**PROMPT**
From the text on demographics, geopolitics and energy supply, extract word for word the portion that begins at the words "The use of energy" and stops after the words "its gas supply.".

**TEXT FOR ANALYSIS**
[Start of Attachment]

All that may change, as Charles Goodhart and Manoj Pradhan argued in their book The Great Demographic Reversal. Old people will spend their accumulated savings, particularly when they need care for conditions such as dementia, while the shortage of workers will drive up the bargaining power of labour, and thus real wages. Inflation, and interest rates, will rise.

The recent surge in prices and rates owes a lot more, of course, to two of the other five factors: geopolitics and energy supply. Over the past 20 years or so, geopolitics have caused the occasional market wobble but investors have learned to regard wars and occasional terrorist attacks as short-term phenomena. In the very long run, however, geopolitics are highly significant; the world economy would look a lot different today if Deng Xiaoping had not shifted China towards being an export-oriented, market-tolerating economy in the 1980s.

The use of energy supply as a geopolitical weapon began in the 1970s with the Opec oil embargo and quadrupling of the crude price that created stagflation in the western economies. Russia’s invasion of Ukraine has demonstrated Europe’s dependence on Vladimir Putin’s regime for its gas supply.

[End of Attachment]

**SOURCE DATA**
[Start of Attachment]

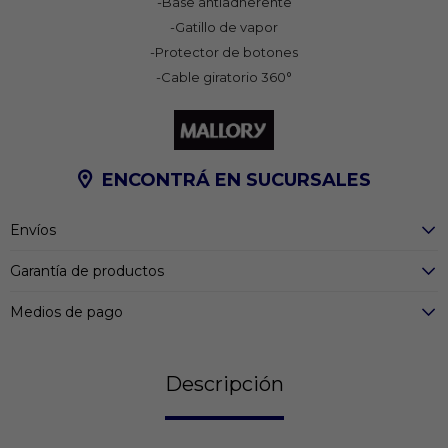
-Base antiadherente
-Gatillo de vapor
-Protector de botones
-Cable giratorio 360°
ENCONTRÁ EN SUCURSALES
Envíos
Garantía de productos
Medios de pago
Descripción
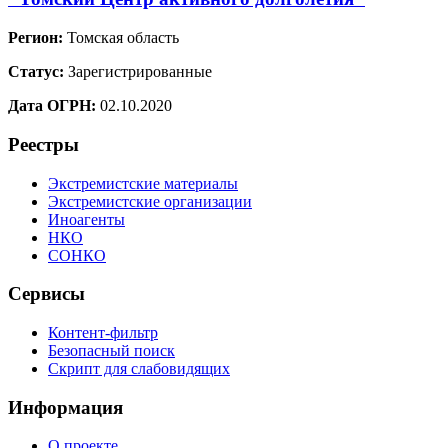
Регион:
Томская область
Статус:
Зарегистрированные
Дата ОГРН:
02.10.2020
Реестры
Экстремистские материалы
Экстремистские организации
Иноагенты
НКО
СОНКО
Сервисы
Контент-фильтр
Безопасный поиск
Скрипт для слабовидящих
Информация
О проекте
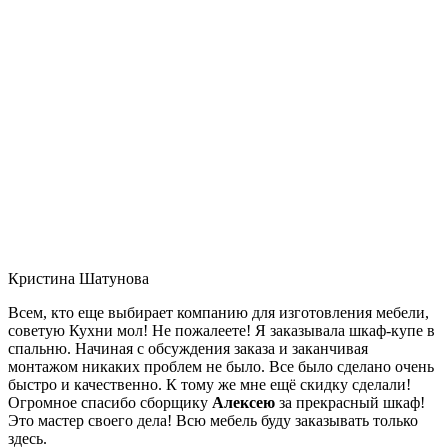
Кристина Шатунова
Всем, кто еще выбирает компанию для изготовления мебели,
советую Кухни мол! Не пожалеете! Я заказывала шкаф-купе в
спальню. Начиная с обсуждения заказа и заканчивая
монтажом никаких проблем не было. Все было сделано очень
быстро и качественно. К тому же мне ещё скидку сделали!
Огромное спасибо сборщику
Алексею
за прекрасный шкаф!
Это мастер своего дела! Всю мебель буду заказывать только
здесь.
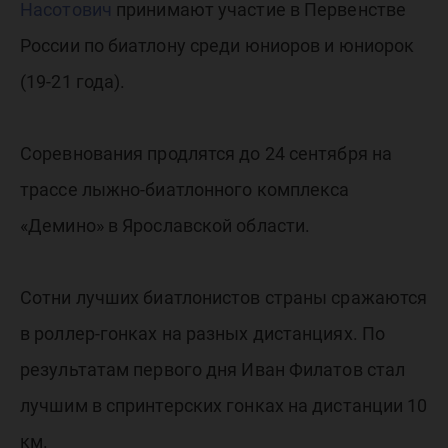
Насотович
принимают участие в Первенстве
России по биатлону среди юниоров и юниорок
(19-21 года).
Соревнования продлятся до 24 сентября на
трассе лыжно-биатлонного комплекса
«Демино» в Ярославской области.
Сотни лучших биатлонистов страны сражаются
в роллер-гонках на разных дистанциях. По
результатам первого дня Иван Филатов стал
лучшим в спринтерских гонках на дистанции 10
км.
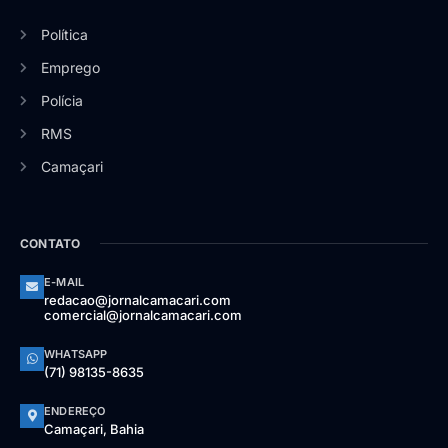
Política
Emprego
Polícia
RMS
Camaçari
CONTATO
E-MAIL
redacao@jornalcamacari.com
comercial@jornalcamacari.com
WHATSAPP
(71) 98135-8635
ENDEREÇO
Camaçari, Bahia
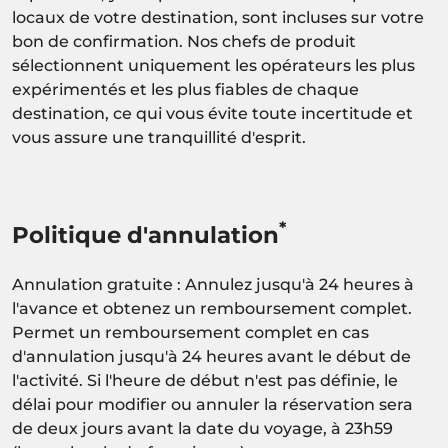
locaux de votre destination, sont incluses sur votre
bon de confirmation. Nos chefs de produit
sélectionnent uniquement les opérateurs les plus
expérimentés et les plus fiables de chaque
destination, ce qui vous évite toute incertitude et
vous assure une tranquillité d'esprit.
*
Politique d'annulation
Annulation gratuite : Annulez jusqu'à 24 heures à
l'avance et obtenez un remboursement complet.
Permet un remboursement complet en cas
d'annulation jusqu'à 24 heures avant le début de
l'activité. Si l'heure de début n'est pas définie, le
délai pour modifier ou annuler la réservation sera
de deux jours avant la date du voyage, à 23h59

[End of Attachment]

**TASK RESULT**
The use of energy supply as a geopolitical weapon began in the 1970s with the Opec oil embargo and quadrupling of the crude price that created stagflation in the western economies. Russia’s invasion of Ukraine has demonstrated Europe’s dependence on Vladimir Putin’s regime for its gas supply.